DESCRIPTION (provided by applicant): Henry Radziewicz is a highly motivated scientist at Emory University with a specialty in Infectious Diseases Medicine, whose overall goal is to develop an independent scientific career with a research program focused on understanding the pathogenesis of chronic viral infections such as hepatitis C virus (HCV). Why does the adaptive immune response to HCV fail in the majority of infected persons? His immediate goal is to receive funding through a research career award (K08) that will enable sufficient protected time for didactics and research to enable this development. His long-term goal is to discover and test better treatments of chronic viral illness with the improved understanding of their pathogenesis. HCV infects 150-200 million persons and causes chronic hepatitis, cirrhosis, and hepatocellular carcinoma. It has become the major cause of liver transplantation in the United States. Current therapies for HCV are very difficulty to tolerate due to disabling side-effects, require prolonged treatment, and are only successful in approximately half of treated patients for the major genotype in the US. Better therapies are needed. Recently, several new members of the B7/CD28 family of co-inhibitory molecules have been discovered, and may play important roles in modulating the immune responses to chronic viral infections. One pair of molecules, PD-1 and its ligand PD-L1 has demonstrated a critical role in the immune response to chronic murine LCMV infection. Blockade of PD-1/PD-L1 enhanced the response of exhausted T cells in this model, and treated mice were able to clear infection from serum, liver, and lung. We hypothesize that an inability to clear HCV viremia in the majority of infected patients is due to overexpression of the PD-1/PD-L1 co-inhibitory system. In conjunction with a research career award, Henry would like to evaluate this system in humans with chronic HCV, and to test if inhibiting this system improves the function of HCV specific CD8+ T cells. Guided by top scientists, Arash Grakoui and Rafi Ahmed, Henry's proposed 4-year program will include one year of didactics in basic immunology and signal transduction, followed by three lab-based, research concentrated years. Emory University is committed to help Henry reach his goal of becoming a top scientist, and the environment at Emory and the Vaccine Research Center is a wonderful environment for a young scientist to flourish.

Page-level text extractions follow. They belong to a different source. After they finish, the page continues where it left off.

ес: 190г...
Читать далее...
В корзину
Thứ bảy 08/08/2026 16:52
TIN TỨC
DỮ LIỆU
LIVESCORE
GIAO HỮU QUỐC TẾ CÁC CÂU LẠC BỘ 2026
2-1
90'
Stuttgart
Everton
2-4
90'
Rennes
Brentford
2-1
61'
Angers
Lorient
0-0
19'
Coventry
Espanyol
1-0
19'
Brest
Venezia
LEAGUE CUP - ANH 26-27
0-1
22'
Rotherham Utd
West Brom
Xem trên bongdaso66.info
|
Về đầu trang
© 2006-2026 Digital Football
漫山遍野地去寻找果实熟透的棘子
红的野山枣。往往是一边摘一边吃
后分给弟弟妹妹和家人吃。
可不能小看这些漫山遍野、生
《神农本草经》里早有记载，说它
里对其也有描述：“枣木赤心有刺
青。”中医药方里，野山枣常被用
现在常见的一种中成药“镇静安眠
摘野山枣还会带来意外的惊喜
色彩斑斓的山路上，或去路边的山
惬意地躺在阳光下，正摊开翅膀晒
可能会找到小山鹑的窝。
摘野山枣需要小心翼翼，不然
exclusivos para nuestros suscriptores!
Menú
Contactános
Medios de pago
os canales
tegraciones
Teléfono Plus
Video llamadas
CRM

描述（由申请人提供）：亨利·拉德齐维奇（Henry Radziewicz）是埃默里大学（Emory University）的一位高度积极进取的科学家，具有传染病医学专业，其总体目标是通过一项研究计划发展独立的科学生涯，旨在理解诸如肝炎病毒（HCV）等慢性病毒感染的发病机理。为什么大多数受感染者的适应性免疫反应失败？他的近期目标是通过研究职业奖（K08）获得资金，该奖项将为教学和研究提供足够的保护时间，以实现这一发展。他的长期目标是通过对其发病机理的了解，发现和测试更好地治疗慢性病毒疾病。 HCV感染了150-200万人，并引起慢性肝炎，肝硬化和肝细胞癌。它已成为美国肝移植的主要原因。当前的HCV疗法由于致残的副作用，需要延长治疗而难以忍受，并且仅在大约一半的接受治疗的患者中成功地用于美国主要基因型。需要更好的疗法。最近，已经发现了B7/CD28家族的几个新成员，并可能在调节对慢性病毒感染的免疫反应中起重要作用。一对分子PD-1及其配体PD-L1在对慢性鼠LCMV感染的免疫反应中表现出至关重要的作用。 PD-1/PD-L1的阻断增强了该模型中耗尽的T细胞的反应，并且处理的小鼠能够清除血清，肝脏和肺部的感染。我们假设无法在大多数感染患者中清除HCV病毒血症，这是由于PD-1/PD-L1共抑制系统的过表达。与研究职业奖一起，亨利想评估患有慢性HCV的人类的该系统，并测试抑制该系统是否改善了HCV特定的CD8+ T细胞的功能。亨利（Henry）提议的4年计划将在顶级科学家Arash Grakoui和Rafi Ahmed的指导下，包括一年的基本免疫学和信号转导研究，然后是三个基于实验室的研究集中年份。埃默里大学（Emory University）致力于帮助亨利（Henry）达到成为顶级科学家的目标，而埃默里（Emory）和疫苗研究中心的环境是年轻科学家蓬勃发展的绝佳环境。